At least the episode is about something. The proper citizens of Home are folksy rustics who don't want their world to change, and fear encroachment from the evils of civilization. Not in a creepy way, but in a wistful, melancholy way. The Sheriff represents this ideal, and there's genuine sadness in Tucker Smallwood's performance, when the character finally loads a gun. If the badly equipped police station is meant to be a joke (dead baby in the fridge and so on), it doesn't come across as funny, but rather speaks to a small town innocence about to be lost. But Sheriff Taylor's evil is homegrown, and the danger's always been around and simply ignored because things like that don't happen in small, happy communities. The villains have the same basic motivation, this time in a definitely creepy way. They too fear change and the encroachment of civilization, except their way of life isn't so wholesome. They're isolated ludite hoarder inbred throwbacks from the pre-Civil War era, both insane and deformed. Genetic change is destroying them, but they keep trying to hold on to their specific culture. But though the matriarch, a multiple amputee hiding under the bed, has a guiding philosophy, her sons/husbands are personality-less monsters, blunt instruments used to murder. We left subtlety after the queasiness-inducing scene where a kid keeps tapping home plate, sitting right on top of the baby's shallow grave.

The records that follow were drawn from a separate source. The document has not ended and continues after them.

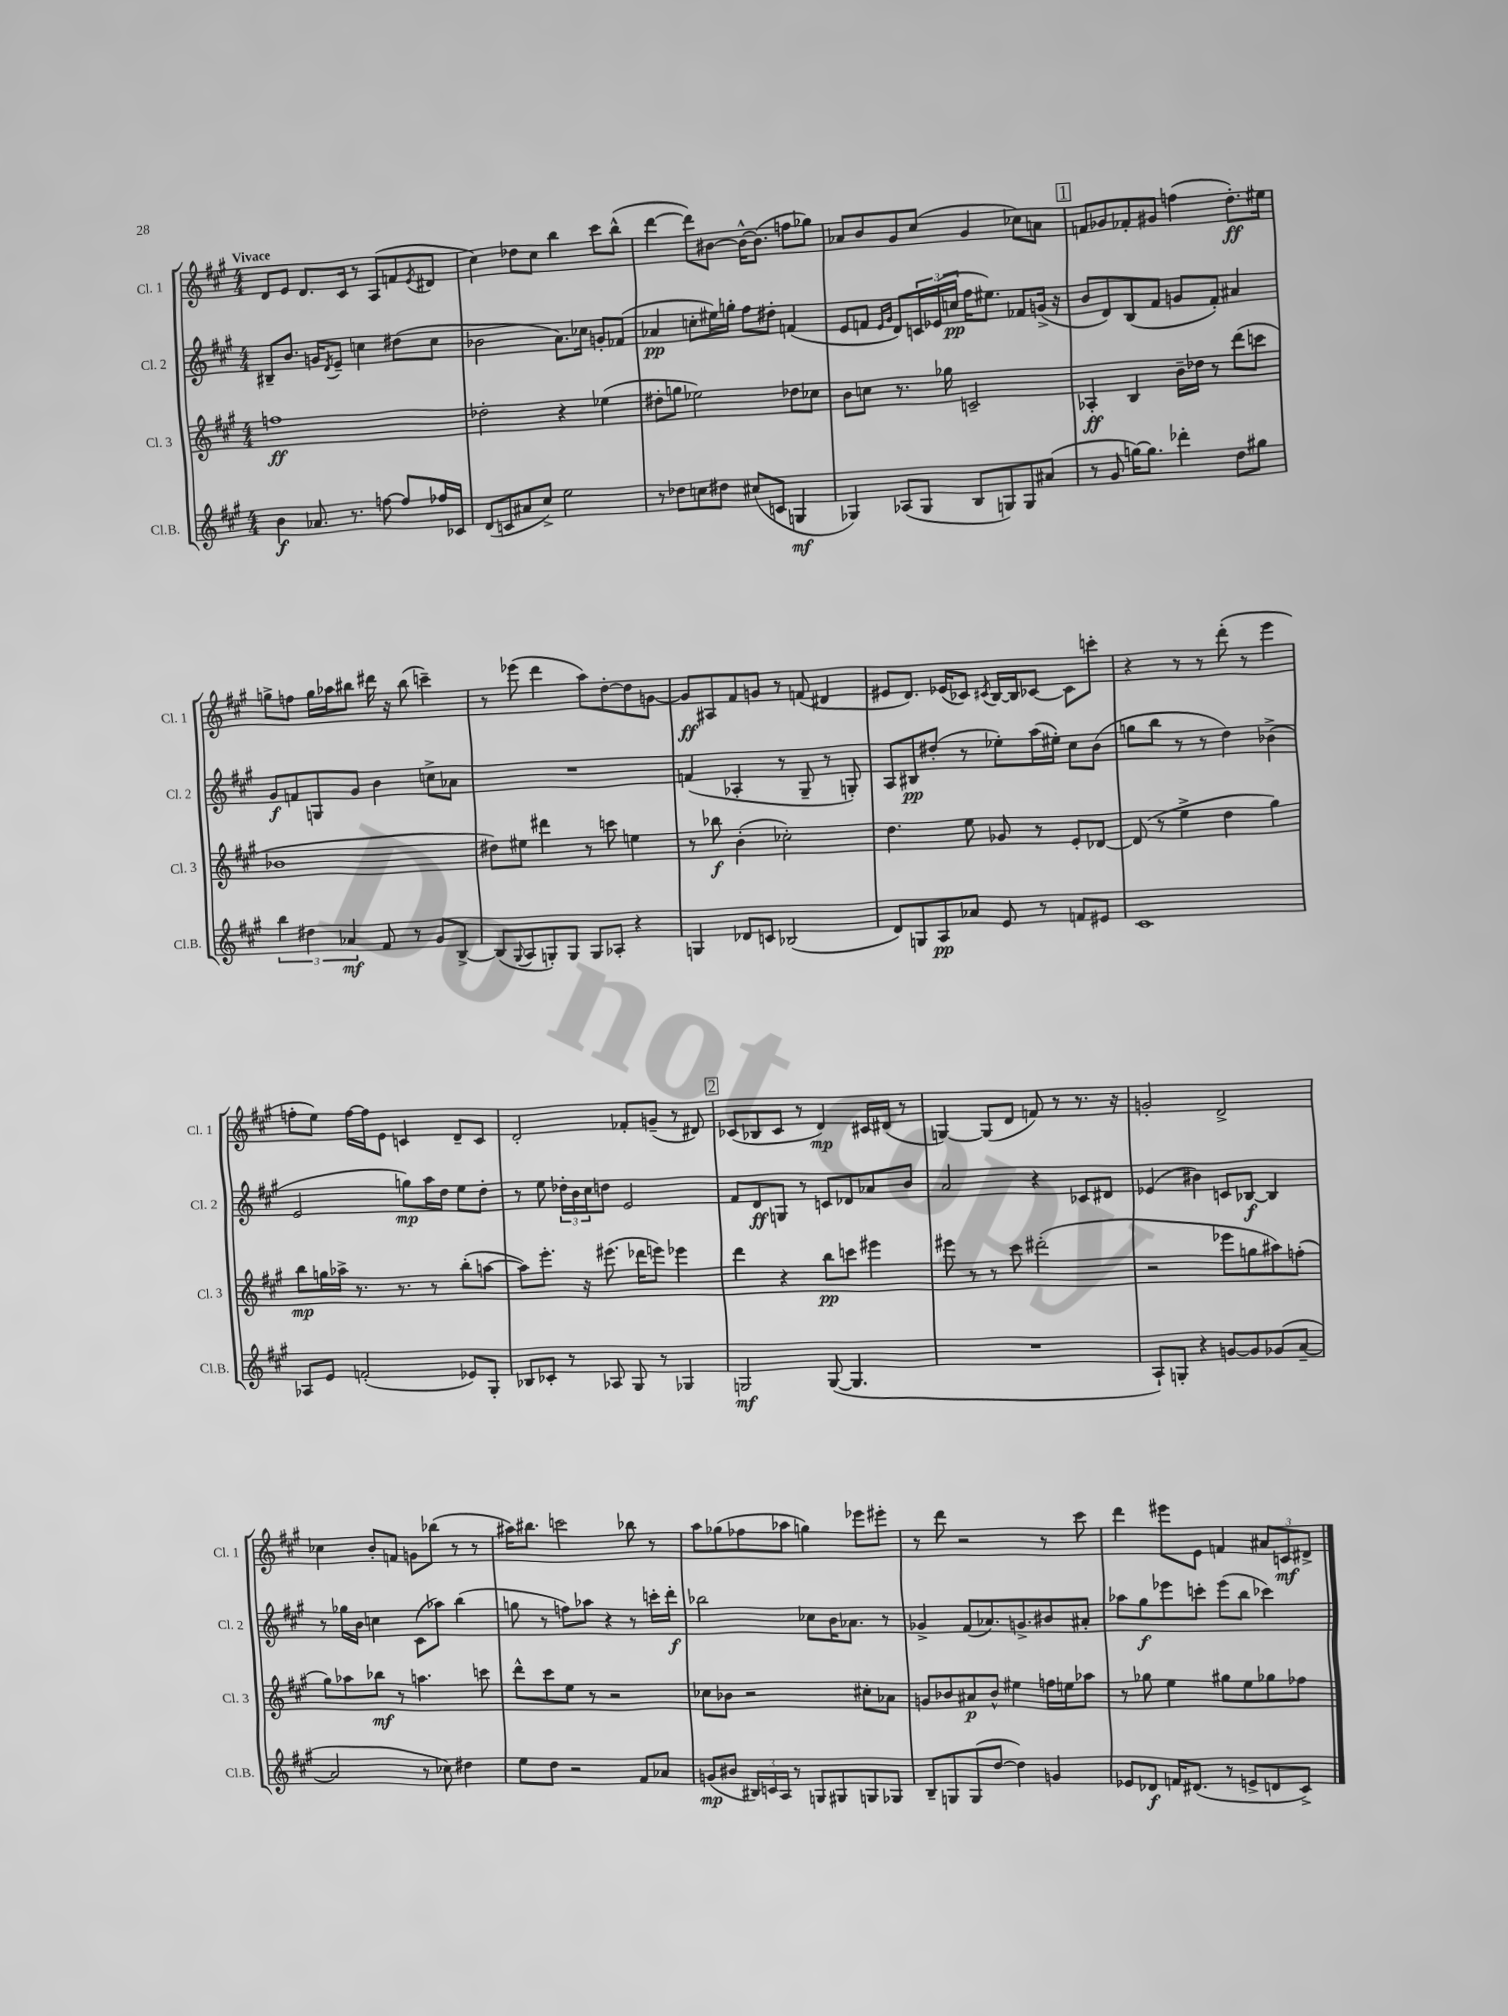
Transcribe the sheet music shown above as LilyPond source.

<<
\new StaffGroup <<
\new Staff = "s0" \with { instrumentName = "Cl. 1" shortInstrumentName = "Cl. 1" } {
    \clef treble \key a \major \numericTimeSignature \time 4/4 \tempo "Vivace"
    d'8 e'8 d'8. cis'16 r8 a8( f'8 \acciaccatura { e'8 } dis'8 |
    cis''4) des''8 cis''8 b''4 cis'''8 b''8-^( |
    d'''4~ d'''8) bis'8~ bis'16~-^ bis'8.( f''8 ges''8) |
    aes'8 b'8 gis'8 cis''8( gis'4 ces''8) a'8 |
    \mark \markup { \box "1" } f'8 ges'8 fes'8-. gis'8 f''4( d''8.-.\ff) eis''16 |
    g''8-> f''8 g''16 aes''16 bis''8 dis'''16 r16 bis''8( c'''4--) |
    r8 ees'''8( d'''4 a''8) d''8~-. d''8 g'8~ |
    g'8\ff ais8 fis'8 g'8 r8 f'8( dis'4 |
    eis'8 d'8.) ees'16( ces'8) \acciaccatura { cis'8 } b16~ b16 ces'8~ ces'8 c'''8-. |
    r4 r8 r8 d'''8-.( r8 e'''4 |
    f''8-. e''8) f''16~ f''16 e'8 c'4 d'8-- c'8 |
    d'2-. fes'8-. g'8--( r8 dis'8) |
    \mark \markup { \box "2" } ces'8( bes8 ces'8 r8 d'4\mp) cis'16 dis'16( r8 |
    g4~) g8( d'8 f'8) r8 r8. r16 |
    g'2-. d'2-> |
    ces''4 b'8-. f'8 g'8 bes''8( r8 r8 |
    ais''16) bis''8. c'''2 bes''8 r8 |
    a''8 ges''8( fes''8 aes''8 g''4) ees'''8 eis'''8-. |
    r8 d'''8 r2 r8 cis'''8 |
    d'''4 eis'''8 e'8 f'4 \tuplet 3/2 { ais'8 c'8\mf dis'8-> } \bar "|." |
}
\new Staff = "s1" \with { instrumentName = "Cl. 2" shortInstrumentName = "Cl. 2" } {
    \clef treble \key a \major \numericTimeSignature \time 4/4
    bis8-- b'8. g'16 \acciaccatura { d'8 } e'8-- c''4 dis''8( c''8 |
    bes'2 a'8.) ces''16 g'8-. fes'8( |
    aes'4\pp c''8-. eis''16) g''16-. fis''8 dis''8-. f'4( |
    e'8 f'8 \grace { e'16 gis'16 } d'8) \tuplet 3/2 { c'16 ees'16( c''16\pp } fis''16 eis''8.) fes'8 g'16->( r16 |
    \mark \markup { \box "1" } b'8 d'8) b8( fis'8 g'8 fis'8-.) ais'4 |
    gis'8\f f'8 g8 gis'8 b'4 c''8-> aes'8 |
    R1 |
    f'4( aes4-. r8 gis8-- r8 g8-.) |
    a8 bis8\pp dis''8-.( r8 ees''8-.) a''16( eis''16-.) cis''8 b'8( |
    g''8 b''8 r8 r8 d''4) bes'4->( |
    e'2 g''8\mp) a''16 d''16 e''8 d''8-. |
    r8 e''8 \tuplet 3/2 { des''16-. b'16 cis''16 } d''8 e'2 |
    \mark \markup { \box "2" } fis'8 d'8\ff g8 r8 c'8 des'8 aes'8 b'8 |
    a'2 r4 ces'8 dis'8 |
    ees'4( bis'4) c'8 bes8~\f bes4 |
    r8 ges''16 b'16 c''4 cis'8( aes''8) b''4( |
    g''8 r8 f''8) aes''8 r4 r8 c'''16-. d'''16-.\f |
    bes''2 ces''8 b'16 aes'8. r8 |
    ges'4-> fis'8( aes'8.) g'8.-> bis'8 ais'8-. |
    aes''8 gis''8\f ees'''8 c'''8-. ees'''8( b''8 ces'''4) \bar "|." |
}
\new Staff = "s2" \with { instrumentName = "Cl. 3" shortInstrumentName = "Cl. 3" } {
    \clef treble \key a \major \numericTimeSignature \time 4/4
    f''1\ff |
    des''2-. r4 ees''4( |
    dis''8-. g''8 ees''2) des''8 ces''8 |
    b'8 c''8 r8. ges''16 c'2-- |
    \mark \markup { \box "1" } aes4-.\ff b4 b'16-- des''16 r8 d'''8( c'''8 |
    bes'1 |
    dis''8) eis''8 dis'''4 r8 c'''8 e''4 |
    r8 bes''8\f b'4-.( ces''2-.) |
    d''4. e''8 ges'8 r8 e'8-. des'8~ |
    des'8( r8 e''4-> d''4 gis''4) |
    b''8\mp g''16 aes''16-> r8. r8. r8 b''8-.( a''8~ |
    a''8) e'''8.-. r16 eis'''8.( des'''16 e'''8) ees'''4 |
    \mark \markup { \box "2" } d'''4 r4 b''8\pp c'''8 eis'''4 |
    eis'''8 r8 r8 cis'''8 dis'''2-.( |
    r2 ees'''8 g''8 ais''8) f''8-.( |
    gis''8) aes''8 bes''8\mf r8 a''4. c'''8 |
    d'''8-^ cis'''8 e''8 r8 r2 |
    ces''8 bes'8 r2 cis''8-. aes'8 |
    g'8 bes'8 ais'8\p bes'8-^ eis''4 f''16 e''16 aes''8 |
    r8 ges''8 e''4 gis''8 e''8 ges''8 fes''8 \bar "|." |
}
\new Staff = "s3" \with { instrumentName = "Cl.B." shortInstrumentName = "Cl.B." } {
    \clef treble \key a \major \numericTimeSignature \time 4/4
    b'4\f aes'8. r8. f''8~ f''8 fes''16 ces'16 |
    d'8( c'8 ais'8 cis''8->) e''2 |
    r8 des''8 c''8 dis''8 cis''8( c'8 g4\mf |
    ges4) aes8( ges8 b8 g8) g8 ais'8( |
    \mark \markup { \box "1" } r8 gis'8 g''16~) g''8. des'''4-. d''8 gis''8 |
    \tuplet 3/2 { b''4 dis''4 aes'4\mf } fis'8 r8 gis'8 b8~-> |
    b8( \appoggiatura { gis8 } a8 g8-.) g8 g8 aes8-. r4 |
    g4 des'8 c'8 bes2( |
    d'8) g8 a8\pp aes'8 e'8 r8 f'8 eis'8 |
    cis'1 |
    aes8 e'8 f'2-.( ees'8) gis8-. |
    bes8 ces'8-. r8 aes8 gis8 r8 ges4 |
    \mark \markup { \box "2" } g2\mf g8~( g4. |
    R1 |
    a8-!) g8-. r4 g'8~ g'8 ges'8( a'8~-- |
    a'2 r8 ces''8) dis''4 |
    e''8 d''8 r2 fis'8 aes'8 |
    g'8\mp( bis'8 \tuplet 3/2 { bis16) c'16 a16 } r8 g8 gis8 g8 ges8 |
    b8-- g8 g8( d''8~ d''4) g'4 |
    ees'8 des'8\f f'16 dis'8.( r8 e'8-> d'8 cis'8->) \bar "|." |
}
>>
>>
\layout { \context { \Score \remove "Bar_number_engraver" } }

The theme of change also inhabits the leads to some degree. Mulder flashes back to his childhood and reveals he's really a country boy at heart, in effect linking his true identity to the days when his sister was still around. That certainly fits his pathology. The episode also seems quite interested in Scully as a mother, an important change for a career woman like her - she shows empathy for the then-unknown parents of the dead infant, discusses her genetic background with Mulder, and later talks about babysitting her niece. It has all the hallmarks of foreshadowing and might connect to the pregnant belly scenes from her abduction. Sexual tension ramps up for 'shippers who want Mulder to be the daddy. But yeah, distract us with humor and romance all you want, it's hard to get over the dead baby.
REWATCHABILITY: Medium - In terms of theme, this attempt at hicksploitation works and has occasional moments of Hitchcockian brilliance. The subject matter and the tone-deaf script are major hurdles the production never quite leaps over, however, and the lack of a supernatural element means it's harder to forgive it its failings.